#### Texto para leer

La Cámara de Diputados se prepara para una sesión de alta tensión política, en la que el oficialismo intentará aprobar modificaciones a la Ley de Glaciares, con el respaldo de aliados que le permitirían alcanzar los votos necesarios.
Según estimaciones recogidas en el Congreso, el oficialismo contaría con alrededor de 140 votos, sumando apoyos de sectores aliados, incluidos legisladores peronistas de provincias cordilleranas, lo que le daría margen para avanzar con la sanción definitiva del proyecto.
La iniciativa ya cuenta con dictamen favorable tras un plenario de comisiones y propone cambios que permitirían ampliar las actividades económicas, especialmente vinculadas a la minería, en zonas que hasta ahora estaban protegidas, como áreas periglaciares.
El debate no estará exento de confrontación. Desde la oposición anticiparon que la sesión estará atravesada por fuertes cuestionamientos al Gobierno, en especial dirigidos al jefe de Gabinete, Manuel Adorni, en medio de polémicas que afectan al oficialismo.

#### Tarea asignada 1
Repite sin cambios el fragmento de la nota sobre la Ley de Glaciares que va desde "Según estimaciones recogidas" hasta "definitiva del proyecto.".
#### Tarea asignada 2
Según la nota sobre la Ley de Glaciares, ¿con cuántos votos contaría aproximadamente el oficialismo?
#### Tarea asignada 3
Prosigue la nota sobre la Ley de Glaciares a partir de donde termina.

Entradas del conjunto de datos
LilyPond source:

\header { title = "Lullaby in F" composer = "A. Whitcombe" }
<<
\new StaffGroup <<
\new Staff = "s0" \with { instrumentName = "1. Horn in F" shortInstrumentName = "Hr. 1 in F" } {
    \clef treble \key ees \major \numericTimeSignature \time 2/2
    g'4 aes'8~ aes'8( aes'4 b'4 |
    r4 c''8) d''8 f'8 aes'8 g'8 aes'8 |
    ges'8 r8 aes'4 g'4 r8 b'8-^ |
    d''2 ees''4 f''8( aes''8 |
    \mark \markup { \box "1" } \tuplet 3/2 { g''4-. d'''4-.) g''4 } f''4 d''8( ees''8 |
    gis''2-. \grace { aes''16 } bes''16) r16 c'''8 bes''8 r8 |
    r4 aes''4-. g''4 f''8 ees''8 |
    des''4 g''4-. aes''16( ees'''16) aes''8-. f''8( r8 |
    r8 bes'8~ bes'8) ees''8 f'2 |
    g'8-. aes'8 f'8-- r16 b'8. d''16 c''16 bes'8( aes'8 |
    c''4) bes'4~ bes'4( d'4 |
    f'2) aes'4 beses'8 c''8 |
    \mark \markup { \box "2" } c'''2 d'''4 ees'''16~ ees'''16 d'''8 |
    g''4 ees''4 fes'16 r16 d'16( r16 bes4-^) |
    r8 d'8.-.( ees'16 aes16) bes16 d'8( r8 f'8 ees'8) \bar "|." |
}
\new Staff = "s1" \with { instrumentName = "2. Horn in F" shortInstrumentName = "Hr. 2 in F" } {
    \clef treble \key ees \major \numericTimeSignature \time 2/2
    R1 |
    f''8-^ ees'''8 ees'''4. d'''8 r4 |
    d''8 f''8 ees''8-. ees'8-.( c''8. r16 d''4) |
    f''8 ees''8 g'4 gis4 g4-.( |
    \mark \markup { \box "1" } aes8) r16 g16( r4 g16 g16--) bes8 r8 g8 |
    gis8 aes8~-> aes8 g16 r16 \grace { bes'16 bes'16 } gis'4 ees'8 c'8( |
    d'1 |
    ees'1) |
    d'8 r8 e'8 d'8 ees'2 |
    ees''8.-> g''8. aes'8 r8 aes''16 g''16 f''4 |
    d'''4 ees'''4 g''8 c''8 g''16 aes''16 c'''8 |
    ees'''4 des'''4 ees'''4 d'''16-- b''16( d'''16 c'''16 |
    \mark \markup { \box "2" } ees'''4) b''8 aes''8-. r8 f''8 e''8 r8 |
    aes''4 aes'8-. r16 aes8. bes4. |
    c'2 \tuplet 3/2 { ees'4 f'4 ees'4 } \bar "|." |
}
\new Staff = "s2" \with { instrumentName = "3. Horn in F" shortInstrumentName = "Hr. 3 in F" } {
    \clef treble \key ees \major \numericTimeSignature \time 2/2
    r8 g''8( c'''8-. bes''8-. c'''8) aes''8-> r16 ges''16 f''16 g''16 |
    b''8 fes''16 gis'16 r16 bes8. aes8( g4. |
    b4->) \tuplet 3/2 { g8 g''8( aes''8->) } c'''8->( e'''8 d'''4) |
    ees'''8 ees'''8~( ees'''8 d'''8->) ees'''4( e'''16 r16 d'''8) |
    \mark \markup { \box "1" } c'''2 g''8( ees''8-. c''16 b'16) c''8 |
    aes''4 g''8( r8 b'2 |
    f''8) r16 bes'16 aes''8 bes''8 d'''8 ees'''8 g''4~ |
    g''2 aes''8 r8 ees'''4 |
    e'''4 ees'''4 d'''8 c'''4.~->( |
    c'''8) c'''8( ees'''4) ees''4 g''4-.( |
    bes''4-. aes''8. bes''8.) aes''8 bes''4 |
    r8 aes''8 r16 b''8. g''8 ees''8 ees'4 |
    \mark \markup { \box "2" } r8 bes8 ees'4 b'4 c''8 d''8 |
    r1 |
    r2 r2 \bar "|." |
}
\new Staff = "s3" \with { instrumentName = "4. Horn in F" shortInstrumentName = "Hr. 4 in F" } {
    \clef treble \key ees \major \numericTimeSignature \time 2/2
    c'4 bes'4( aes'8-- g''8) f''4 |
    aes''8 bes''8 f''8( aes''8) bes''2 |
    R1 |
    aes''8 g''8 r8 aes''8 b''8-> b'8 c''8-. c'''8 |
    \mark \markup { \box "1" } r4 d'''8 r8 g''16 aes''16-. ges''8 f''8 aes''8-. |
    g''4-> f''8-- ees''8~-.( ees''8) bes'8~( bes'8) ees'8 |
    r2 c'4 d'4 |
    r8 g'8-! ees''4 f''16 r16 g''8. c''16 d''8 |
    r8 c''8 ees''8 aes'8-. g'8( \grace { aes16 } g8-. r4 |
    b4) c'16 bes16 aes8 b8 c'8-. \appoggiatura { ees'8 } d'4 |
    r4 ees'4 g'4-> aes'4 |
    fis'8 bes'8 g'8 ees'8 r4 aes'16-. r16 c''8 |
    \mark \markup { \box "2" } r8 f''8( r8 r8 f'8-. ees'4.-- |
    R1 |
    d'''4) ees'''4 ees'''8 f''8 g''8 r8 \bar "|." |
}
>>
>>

#### Resultado 1
Según estimaciones recogidas en el Congreso, el oficialismo contaría con alrededor de 140 votos, sumando apoyos de sectores aliados, incluidos legisladores peronistas de provincias cordilleranas, lo que le daría margen para avanzar con la sanción definitiva del proyecto.

#### Resultado 2
Con alrededor de 140 votos.

#### Resultado 3
En este contexto, se espera una jornada extensa y cargada de cruces políticos, donde además de la discusión ambiental, se pondrán en juego tensiones más amplias dentro del escenario nacional.
La Ley de Glaciares, sancionada en 2010, establece la protección de los glaciares como reservas estratégicas de agua dulce y limita las actividades industriales en esas zonas. Los cambios impulsados buscan redefinir esos alcances y otorgar mayor poder a las provincias en la toma de decisiones sobre sus territorios.
Mientras tanto, organizaciones ambientalistas y sectores opositores ya expresaron su preocupación por el posible impacto de la reforma, anticipando un debate que excede lo legislativo y se proyecta también en la discusión pública sobre el modelo de desarrollo y la protección de los recursos naturales.